● Your task
The records appear below. Repeat them exactly.
BEGIN
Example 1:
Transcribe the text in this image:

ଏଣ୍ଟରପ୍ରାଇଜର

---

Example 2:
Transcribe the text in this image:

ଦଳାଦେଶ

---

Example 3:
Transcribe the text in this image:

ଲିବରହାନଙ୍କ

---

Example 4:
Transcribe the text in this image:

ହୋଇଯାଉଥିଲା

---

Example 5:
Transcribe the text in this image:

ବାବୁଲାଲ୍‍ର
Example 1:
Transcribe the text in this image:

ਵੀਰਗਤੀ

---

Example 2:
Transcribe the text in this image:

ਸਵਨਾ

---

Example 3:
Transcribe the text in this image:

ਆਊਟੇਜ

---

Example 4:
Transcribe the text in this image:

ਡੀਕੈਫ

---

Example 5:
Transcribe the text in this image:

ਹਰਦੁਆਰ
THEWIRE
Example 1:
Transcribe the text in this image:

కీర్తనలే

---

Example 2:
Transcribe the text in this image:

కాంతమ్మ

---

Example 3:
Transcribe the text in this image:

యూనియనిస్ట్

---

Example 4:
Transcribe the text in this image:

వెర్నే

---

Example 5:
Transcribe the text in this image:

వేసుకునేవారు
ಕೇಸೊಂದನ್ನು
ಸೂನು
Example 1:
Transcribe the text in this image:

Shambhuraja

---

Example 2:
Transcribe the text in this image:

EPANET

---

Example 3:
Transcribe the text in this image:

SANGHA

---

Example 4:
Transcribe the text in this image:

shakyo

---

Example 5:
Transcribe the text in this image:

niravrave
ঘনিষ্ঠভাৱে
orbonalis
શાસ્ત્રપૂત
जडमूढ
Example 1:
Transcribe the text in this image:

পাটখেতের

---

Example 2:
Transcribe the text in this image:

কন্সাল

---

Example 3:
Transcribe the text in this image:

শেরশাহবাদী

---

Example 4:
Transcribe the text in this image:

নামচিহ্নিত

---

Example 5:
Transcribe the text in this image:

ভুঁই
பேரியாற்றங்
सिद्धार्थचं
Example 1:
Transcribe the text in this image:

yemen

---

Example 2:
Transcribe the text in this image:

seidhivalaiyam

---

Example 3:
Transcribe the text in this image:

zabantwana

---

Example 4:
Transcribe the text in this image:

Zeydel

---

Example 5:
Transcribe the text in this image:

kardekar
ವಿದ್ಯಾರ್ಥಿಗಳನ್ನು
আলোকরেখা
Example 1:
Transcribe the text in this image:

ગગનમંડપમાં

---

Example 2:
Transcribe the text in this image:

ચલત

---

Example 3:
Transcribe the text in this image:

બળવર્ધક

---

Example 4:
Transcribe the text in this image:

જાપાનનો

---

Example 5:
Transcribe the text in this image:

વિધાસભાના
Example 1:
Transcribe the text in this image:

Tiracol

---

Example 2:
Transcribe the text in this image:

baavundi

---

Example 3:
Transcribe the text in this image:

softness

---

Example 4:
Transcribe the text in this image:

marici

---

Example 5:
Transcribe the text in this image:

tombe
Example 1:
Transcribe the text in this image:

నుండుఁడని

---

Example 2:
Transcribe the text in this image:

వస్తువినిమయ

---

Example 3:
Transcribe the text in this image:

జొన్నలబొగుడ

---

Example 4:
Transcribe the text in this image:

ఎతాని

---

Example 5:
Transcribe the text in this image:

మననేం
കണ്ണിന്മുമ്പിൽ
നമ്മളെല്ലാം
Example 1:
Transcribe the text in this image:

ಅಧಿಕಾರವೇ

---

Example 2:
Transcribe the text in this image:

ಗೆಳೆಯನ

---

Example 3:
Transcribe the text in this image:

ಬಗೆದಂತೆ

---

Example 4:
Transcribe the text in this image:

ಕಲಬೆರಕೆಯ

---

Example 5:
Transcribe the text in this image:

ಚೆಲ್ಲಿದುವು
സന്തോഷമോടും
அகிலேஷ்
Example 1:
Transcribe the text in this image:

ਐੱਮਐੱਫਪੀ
END
● Response to the exercise
Example 1:
Transcribe the text in this image:

ଏଣ୍ଟରପ୍ରାଇଜର

---

Example 2:
Transcribe the text in this image:

ଦଳାଦେଶ

---

Example 3:
Transcribe the text in this image:

ଲିବରହାନଙ୍କ

---

Example 4:
Transcribe the text in this image:

ହୋଇଯାଉଥିଲା

---

Example 5:
Transcribe the text in this image:

ବାବୁଲାଲ୍‍ର
Example 1:
Transcribe the text in this image:

ਵੀਰਗਤੀ

---

Example 2:
Transcribe the text in this image:

ਸਵਨਾ

---

Example 3:
Transcribe the text in this image:

ਆਊਟੇਜ

---

Example 4:
Transcribe the text in this image:

ਡੀਕੈਫ

---

Example 5:
Transcribe the text in this image:

ਹਰਦੁਆਰ
THEWIRE
Example 1:
Transcribe the text in this image:

కీర్తనలే

---

Example 2:
Transcribe the text in this image:

కాంతమ్మ

---

Example 3:
Transcribe the text in this image:

యూనియనిస్ట్

---

Example 4:
Transcribe the text in this image:

వెర్నే

---

Example 5:
Transcribe the text in this image:

వేసుకునేవారు
ಕೇಸೊಂದನ್ನು
ಸೂನು
Example 1:
Transcribe the text in this image:

Shambhuraja

---

Example 2:
Transcribe the text in this image:

EPANET

---

Example 3:
Transcribe the text in this image:

SANGHA

---

Example 4:
Transcribe the text in this image:

shakyo

---

Example 5:
Transcribe the text in this image:

niravrave
ঘনিষ্ঠভাৱে
orbonalis
શાસ્ત્રપૂત
जडमूढ
Example 1:
Transcribe the text in this image:

পাটখেতের

---

Example 2:
Transcribe the text in this image:

কন্সাল

---

Example 3:
Transcribe the text in this image:

শেরশাহবাদী

---

Example 4:
Transcribe the text in this image:

নামচিহ্নিত

---

Example 5:
Transcribe the text in this image:

ভুঁই
பேரியாற்றங்
सिद्धार्थचं
Example 1:
Transcribe the text in this image:

yemen

---

Example 2:
Transcribe the text in this image:

seidhivalaiyam

---

Example 3:
Transcribe the text in this image:

zabantwana

---

Example 4:
Transcribe the text in this image:

Zeydel

---

Example 5:
Transcribe the text in this image:

kardekar
ವಿದ್ಯಾರ್ಥಿಗಳನ್ನು
আলোকরেখা
Example 1:
Transcribe the text in this image:

ગગનમંડપમાં

---

Example 2:
Transcribe the text in this image:

ચલત

---

Example 3:
Transcribe the text in this image:

બળવર્ધક

---

Example 4:
Transcribe the text in this image:

જાપાનનો

---

Example 5:
Transcribe the text in this image:

વિધાસભાના
Example 1:
Transcribe the text in this image:

Tiracol

---

Example 2:
Transcribe the text in this image:

baavundi

---

Example 3:
Transcribe the text in this image:

softness

---

Example 4:
Transcribe the text in this image:

marici

---

Example 5:
Transcribe the text in this image:

tombe
Example 1:
Transcribe the text in this image:

నుండుఁడని

---

Example 2:
Transcribe the text in this image:

వస్తువినిమయ

---

Example 3:
Transcribe the text in this image:

జొన్నలబొగుడ

---

Example 4:
Transcribe the text in this image:

ఎతాని

---

Example 5:
Transcribe the text in this image:

మననేం
കണ്ണിന്മുമ്പിൽ
നമ്മളെല്ലാം
Example 1:
Transcribe the text in this image:

ಅಧಿಕಾರವೇ

---

Example 2:
Transcribe the text in this image:

ಗೆಳೆಯನ

---

Example 3:
Transcribe the text in this image:

ಬಗೆದಂತೆ

---

Example 4:
Transcribe the text in this image:

ಕಲಬೆರಕೆಯ

---

Example 5:
Transcribe the text in this image:

ಚೆಲ್ಲಿದುವು
സന്തോഷമോടും
அகிலேஷ்
Example 1:
Transcribe the text in this image:

ਐੱਮਐੱਫਪੀ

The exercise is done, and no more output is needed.